Stored data entries
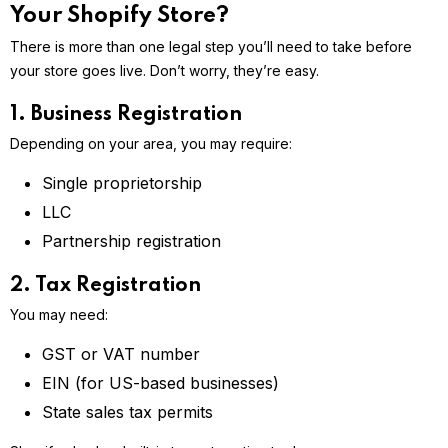
Your Shopify Store?
There is more than one legal step you’ll need to take before
your store goes live. Don’t worry, they’re easy.
1. Business Registration
Depending on your area, you may require:
Single proprietorship
LLC
Partnership registration
2. Tax Registration
You may need:
GST or VAT number
EIN (for US-based businesses)
State sales tax permits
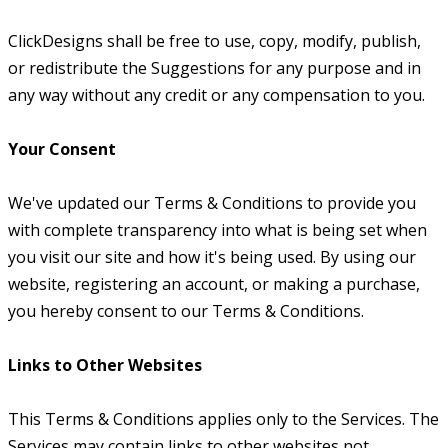
ClickDesigns shall be free to use, copy, modify, publish,
or redistribute the Suggestions for any purpose and in
any way without any credit or any compensation to you.
Your Consent
We've updated our Terms & Conditions to provide you
with complete transparency into what is being set when
you visit our site and how it's being used. By using our
website, registering an account, or making a purchase,
you hereby consent to our Terms & Conditions.
Links to Other Websites
This Terms & Conditions applies only to the Services. The
Services may contain links to other websites not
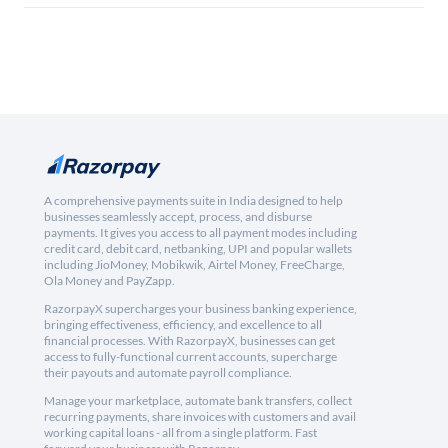
A comprehensive payments suite in India designed to help
businesses seamlessly accept, process, and disburse
payments. It gives you access to all payment modes including
credit card, debit card, netbanking, UPI and popular wallets
including JioMoney, Mobikwik, Airtel Money, FreeCharge,
Ola Money and PayZapp.
RazorpayX supercharges your business banking experience,
bringing effectiveness, efficiency, and excellence to all
financial processes. With RazorpayX, businesses can get
access to fully-functional current accounts, supercharge
their payouts and automate payroll compliance.
Manage your marketplace, automate bank transfers, collect
recurring payments, share invoices with customers and avail
working capital loans - all from a single platform. Fast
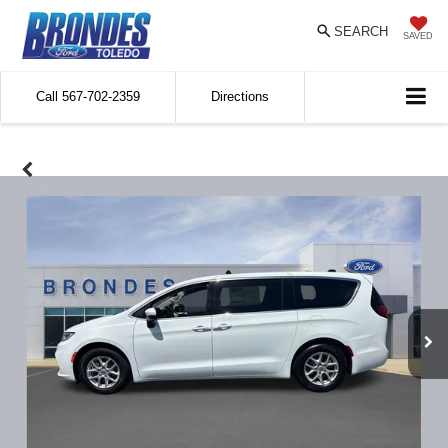
SEARCH
SAVED
Call
567-702-2359
Directions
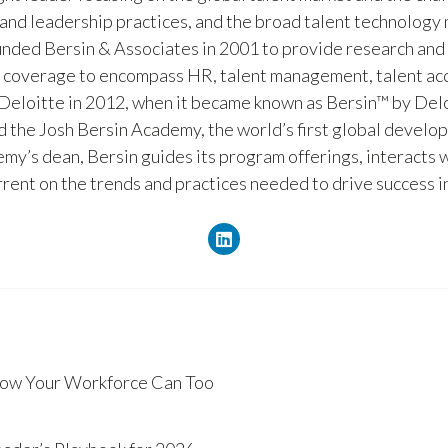
and leadership practices, and the broad talent technology m
unded Bersin & Associates in 2001 to provide research and
s coverage to encompass HR, talent management, talent acq
 Deloitte in 2012, when it became known as Bersin™ by Delo
 the Josh Bersin Academy, the world’s first global develo
demy’s dean, Bersin guides its program offerings, interact
urrent on the trends and practices needed to drive success 
ow Your Workforce Can Too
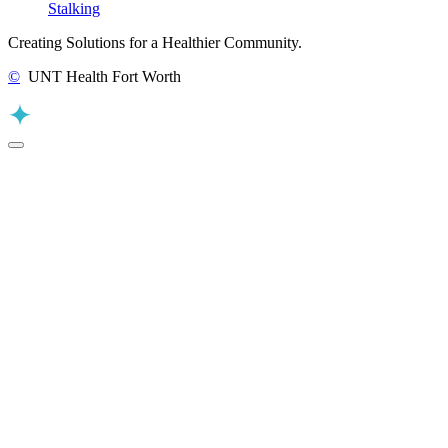
Stalking
Creating Solutions for a Healthier Community.
©
UNT Health Fort Worth
Back to Top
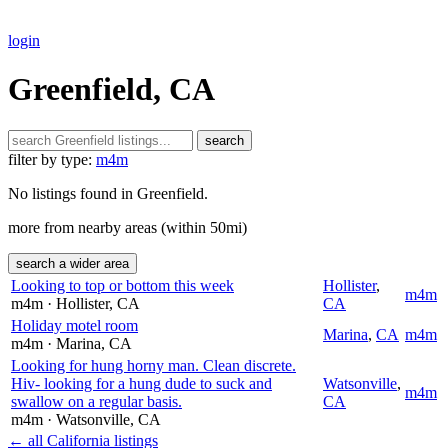
login
Greenfield, CA
search
filter by type:
m4m
No listings found in Greenfield.
more from nearby areas (within 50mi)
search a wider area
Looking to top or bottom this week
Hollister
,
m4m
m4m
· Hollister
, CA
CA
Holiday motel room
Marina
,
CA
m4m
m4m
· Marina
, CA
Looking for hung horny man. Clean discrete.
Hiv- looking for a hung dude to suck and
Watsonville
,
m4m
swallow on a regular basis.
CA
m4m
· Watsonville
, CA
← all California listings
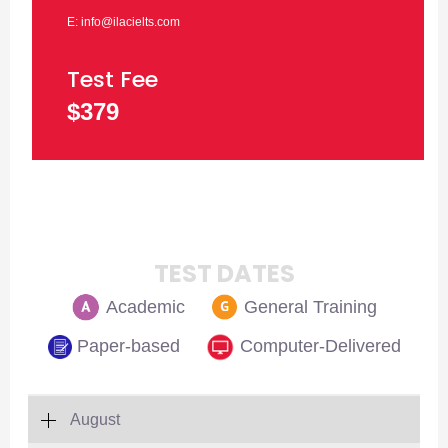
E: info@ilacielts.com
Test Fee
$379
TEST DATES
Academic
General Training
Paper-based
Computer-Delivered
August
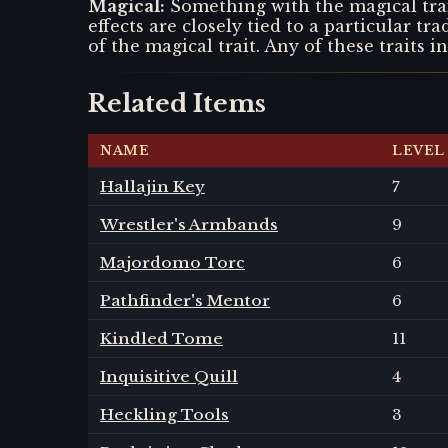
Magical
:
Something with the magical trai
effects are closely tied to a particular tr
of the magical trait. Any of these traits i
Related Items
NAME
LEVEL
Hallajin Key
7
Wrestler's Armbands
9
Majordomo Torc
6
Pathfinder's Mentor
6
Kindled Tome
11
Inquisitive Quill
4
Heckling Tools
3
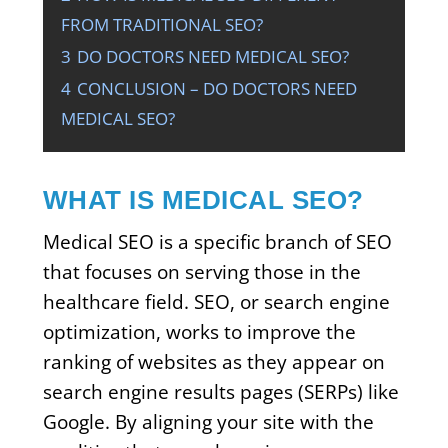
FROM TRADITIONAL SEO?
3
DO DOCTORS NEED MEDICAL SEO?
4
CONCLUSION – DO DOCTORS NEED
MEDICAL SEO?
WHAT IS MEDICAL SEO?
Medical SEO is a specific branch of SEO
that focuses on serving those in the
healthcare field. SEO, or search engine
optimization, works to improve the
ranking of websites as they appear on
search engine results pages (SERPs) like
Google. By aligning your site with the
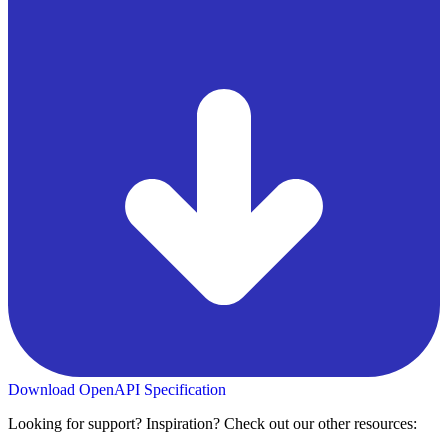
Download OpenAPI Specification
Looking for support? Inspiration? Check out our other resources:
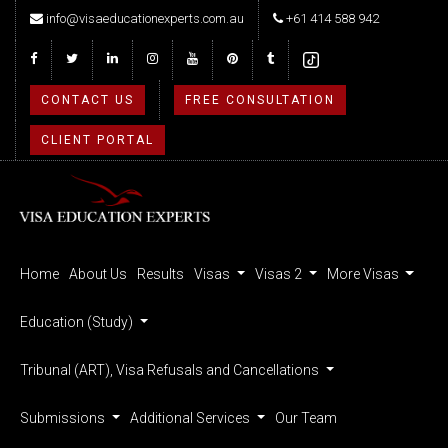
info@visaeducationexperts.com.au
+61 414 588 942
CONTACT US
FREE CONSULTATION
CLIENT PORTAL
Home
About Us
Results
Visas
Visas 2
More Visas
Education (Study)
Tribunal (ART), Visa Refusals and Cancellations
Submissions
Additional Services
Our Team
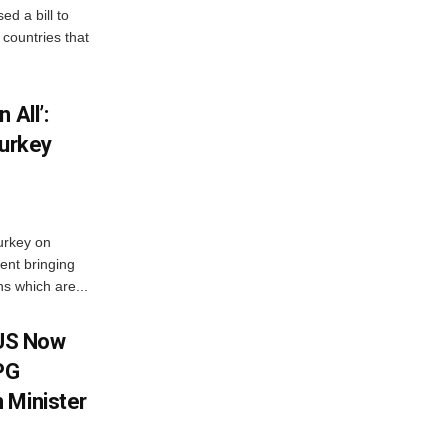
d a bill to
countries that
 All’:
Turkey
urkey on
ent bringing
s which are...
 US Now
LPG
 Minister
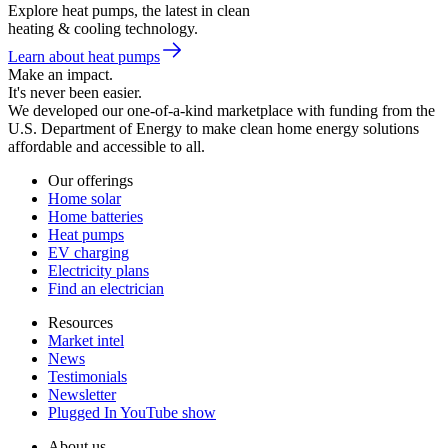
Explore heat pumps, the latest in clean
heating & cooling technology.
Learn about heat pumps
Make an impact.
It's never been easier.
We developed our one-of-a-kind marketplace with funding from the
U.S. Department of Energy to make clean home energy solutions
affordable and accessible to all.
Our offerings
Home solar
Home batteries
Heat pumps
EV charging
Electricity plans
Find an electrician
Resources
Market intel
News
Testimonials
Newsletter
Plugged In YouTube show
About us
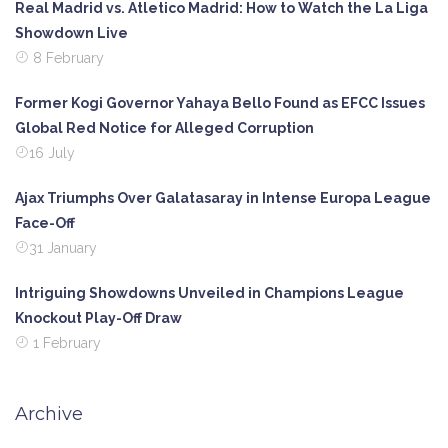
Real Madrid vs. Atletico Madrid: How to Watch the La Liga
Showdown Live
8 February
Former Kogi Governor Yahaya Bello Found as EFCC Issues
Global Red Notice for Alleged Corruption
16 July
Ajax Triumphs Over Galatasaray in Intense Europa League
Face-Off
31 January
Intriguing Showdowns Unveiled in Champions League
Knockout Play-Off Draw
1 February
Archive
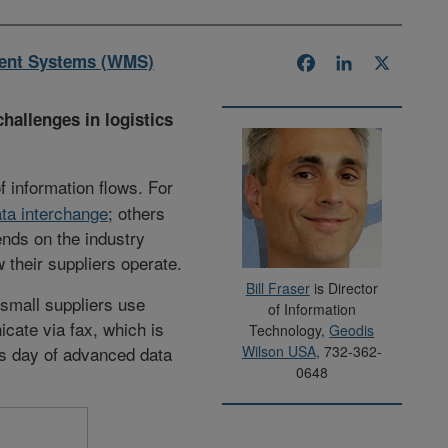
ent Systems (WMS)
Facebook
LinkedIn
X
allenges in logistics
f information flows. For
ata interchange
; others
ends on the industry
 their suppliers operate.
Bill Fraser
is Director
small suppliers use
of Information
cate via fax, which is
Technology,
Geodis
is day of advanced data
Wilson USA
, 732-362-
0648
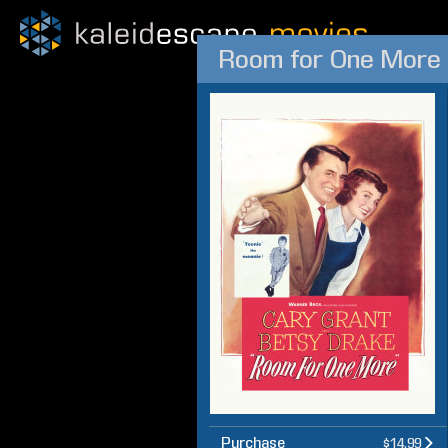
Room for One More
Purchase
$14.99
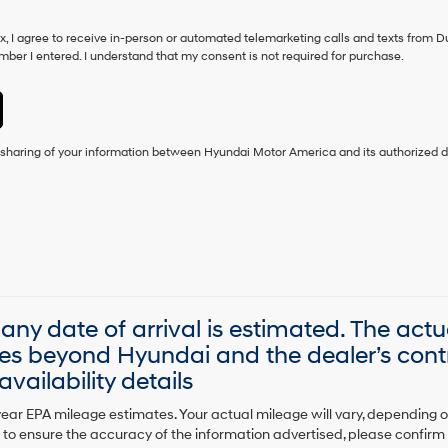
ox, I agree to receive in-person or automated telemarketing calls and texts from D
ber I entered. I understand that my consent is not required for purchase.
e sharing of your information between Hyundai Motor America and its authorized d
, any date of arrival is estimated. The act
es beyond Hyundai and the dealer’s contr
vailability details
ear EPA mileage estimates. Your actual mileage will vary, depending 
to ensure the accuracy of the information advertised, please confirm al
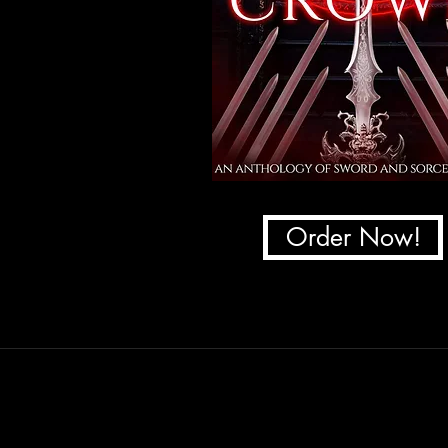
Order Now!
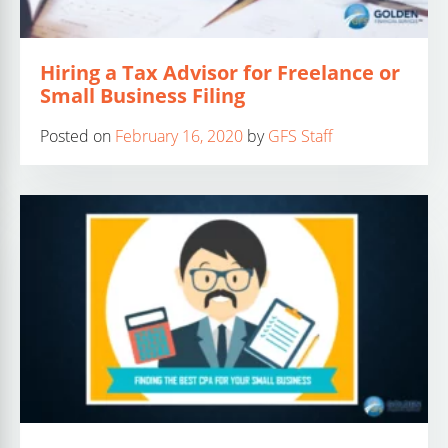
Hiring a Tax Advisor for Freelance or
Small Business Filing
Posted on
February 16, 2020
by
GFS Staff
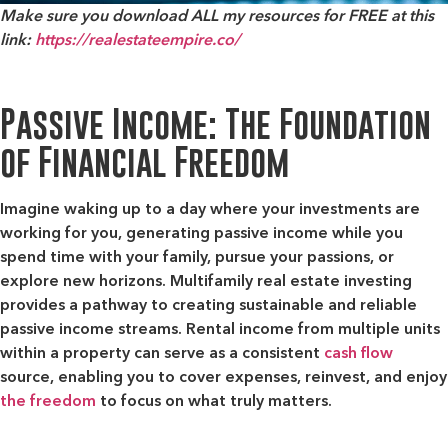
Make sure you download ALL my resources for FREE at this
link:
https://realestateempire.co/
Passive Income: The Foundation
of Financial Freedom
Imagine waking up to a day where your investments are
working for you, generating passive income while you
spend time with your family, pursue your passions, or
explore new horizons. Multifamily real estate investing
provides a pathway to creating sustainable and reliable
passive income streams. Rental income from multiple units
within a property can serve as a consistent
cash flow
source, enabling you to cover expenses, reinvest, and enjoy
the freedom
to focus on what truly matters.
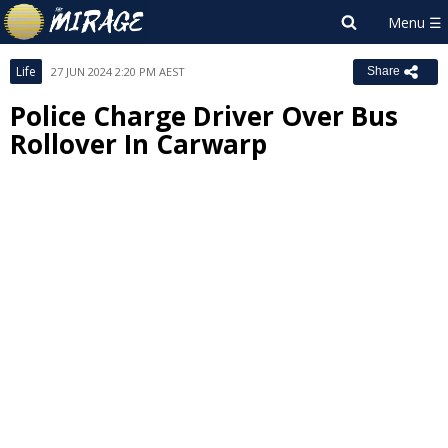
Life
27 JUN 2024 2:20 PM AEST
Share
Police Charge Driver Over Bus
Rollover In Carwarp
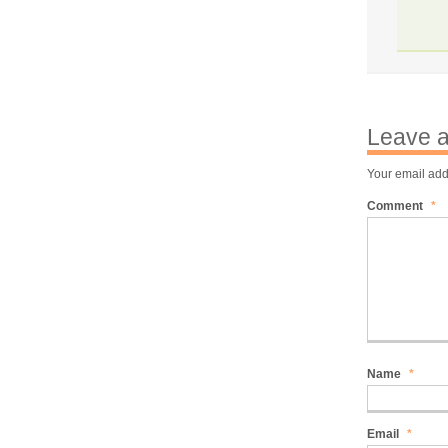
Leave a
Your email add
Comment
*
Name
*
Email
*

What you are asked to do:
Rewrite all of the rows, substituting "Terms of Service" for "Terms & Conditions" at every occurrence and leaving the rest unchanged. Omit the pictures from the answer.

Response:
Your Shopify Store?
There is more than one legal step you’ll need to take before
your store goes live. Don’t worry, they’re easy.
1. Business Registration
Depending on your area, you may require:
Single proprietorship
LLC
Partnership registration
2. Tax Registration
You may need:
GST or VAT number
EIN (for US-based businesses)
State sales tax permits
ClickDesigns shall be free to use, copy, modify, publish,
or redistribute the Suggestions for any purpose and in
any way without any credit or any compensation to you.
Your Consent
We've updated our Terms of Service to provide you
with complete transparency into what is being set when
you visit our site and how it's being used. By using our
website, registering an account, or making a purchase,
you hereby consent to our Terms of Service.
Links to Other Websites
This Terms of Service applies only to the Services. The
Services may contain links to other websites not
A comprehensive payments suite in India designed to help
businesses seamlessly accept, process, and disburse
payments. It gives you access to all payment modes including
credit card, debit card, netbanking, UPI and popular wallets
including JioMoney, Mobikwik, Airtel Money, FreeCharge,
Ola Money and PayZapp.
RazorpayX supercharges your business banking experience,
bringing effectiveness, efficiency, and excellence to all
financial processes. With RazorpayX, businesses can get
access to fully-functional current accounts, supercharge
their payouts and automate payroll compliance.
Manage your marketplace, automate bank transfers, collect
recurring payments, share invoices with customers and avail
working capital loans - all from a single platform. Fast
SEARCH
SAVED
Call
567-702-2359
Directions
and leadership practices, and the broad talent technology m
unded Bersin & Associates in 2001 to provide research and
s coverage to encompass HR, talent management, talent acq
 Deloitte in 2012, when it became known as Bersin™ by Delo
 the Josh Bersin Academy, the world’s first global develo
demy’s dean, Bersin guides its program offerings, interact
urrent on the trends and practices needed to drive success 
ow Your Workforce Can Too
Stalking
Creating Solutions for a Healthier Community.
©
UNT Health Fort Worth
Back to Top
login
Greenfield, CA
search
filter by type:
m4m
No listings found in Greenfield.
more from nearby areas (within 50mi)
search a wider area
Looking to top or bottom this week
Hollister
,
m4m
m4m
· Hollister
, CA
CA
Holiday motel room
Marina
,
CA
m4m
m4m
· Marina
, CA
Looking for hung horny man. Clean discrete.
Hiv- looking for a hung dude to suck and
Watsonville
,
m4m
swallow on a regular basis.
CA
m4m
· Watsonville
, CA
← all California listings
E: info@ilacielts.com
Test Fee
$379
TEST DATES
Academic
General Training
Paper-based
Computer-Delivered
August
Magical
:
Something with the magical trai
effects are closely tied to a particular tr
of the magical trait. Any of these traits i
Related Items
NAME
LEVEL
Hallajin Key
7
Wrestler's Armbands
9
Majordomo Torc
6
Pathfinder's Mentor
6
Kindled Tome
11
Inquisitive Quill
4
Heckling Tools
3
FROM TRADITIONAL SEO?
3
DO DOCTORS NEED MEDICAL SEO?
4
CONCLUSION – DO DOCTORS NEED
MEDICAL SEO?
WHAT IS MEDICAL SEO?
Medical SEO is a specific branch of SEO
that focuses on serving those in the
healthcare field. SEO, or search engine
optimization, works to improve the
ranking of websites as they appear on
search engine results pages (SERPs) like
Google. By aligning your site with the
Download OpenAPI Specification
Looking for support? Inspiration? Check out our other resources:
info@visaeducationexperts.com.au
+61 414 588 942
CONTACT US
FREE CONSULTATION
CLIENT PORTAL
Home
About Us
Results
Visas
Visas 2
More Visas
Education (Study)
Tribunal (ART), Visa Refusals and Cancellations
Submissions
Additional Services
Our Team
d a bill to
countries that
 All’:
Turkey
urkey on
ent bringing
s which are...
 US Now
LPG
 Minister
Explore heat pumps, the latest in clean
heating & cooling technology.
Learn about heat pumps
Make an impact.
It's never been easier.
We developed our one-of-a-kind marketplace with funding from the
U.S. Department of Energy to make clean home energy solutions
affordable and accessible to all.
Our offerings
Home solar
Home batteries
Heat pumps
EV charging
Electricity plans
Find an electrician
Resources
Market intel
News
Testimonials
Newsletter
Plugged In YouTube show
About us
Real Madrid vs. Atletico Madrid: How to Watch the La Liga
Showdown Live
8 February
Former Kogi Governor Yahaya Bello Found as EFCC Issues
Global Red Notice for Alleged Corruption
16 July
Ajax Triumphs Over Galatasaray in Intense Europa League
Face-Off
31 January
Intriguing Showdowns Unveiled in Champions League
Knockout Play-Off Draw
1 February
Archive
ent Systems (WMS)
Facebook
LinkedIn
X
allenges in logistics
f information flows. For
ata interchange
; others
ends on the industry
 their suppliers operate.
Bill Fraser
is Director
small suppliers use
of Information
cate via fax, which is
Technology,
Geodis
is day of advanced data
Wilson USA
, 732-362-
0648
Room for One More
Purchase
$14.99
ox, I agree to receive in-person or automated telemarketing calls and texts from D
ber I entered. I understand that my consent is not required for purchase.
e sharing of your information between Hyundai Motor America and its authorized d
, any date of arrival is estimated. The act
es beyond Hyundai and the dealer’s contr
vailability details
ear EPA mileage estimates. Your actual mileage will vary, depending 
to ensure the accuracy of the information advertised, please confirm al
Order Now!
Hiring a Tax Advisor for Freelance or
Small Business Filing
Posted on
February 16, 2020
by
GFS Staff
Make sure you download ALL my resources for FREE at this
link:
https://realestateempire.co/
Passive Income: The Foundation
of Financial Freedom
Imagine waking up to a day where your investments are
working for you, generating passive income while you
spend time with your family, pursue your passions, or
explore new horizons. Multifamily real estate investing
provides a pathway to creating sustainable and reliable
passive income streams. Rental income from multiple units
within a property can serve as a consistent
cash flow
source, enabling you to cover expenses, reinvest, and enjoy
the freedom
to focus on what truly matters.
Life
27 JUN 2024 2:20 PM AEST
Share
Police Charge Driver Over Bus
Rollover In Carwarp
Leave a
Your email add
Comment
*
Name
*
Email
*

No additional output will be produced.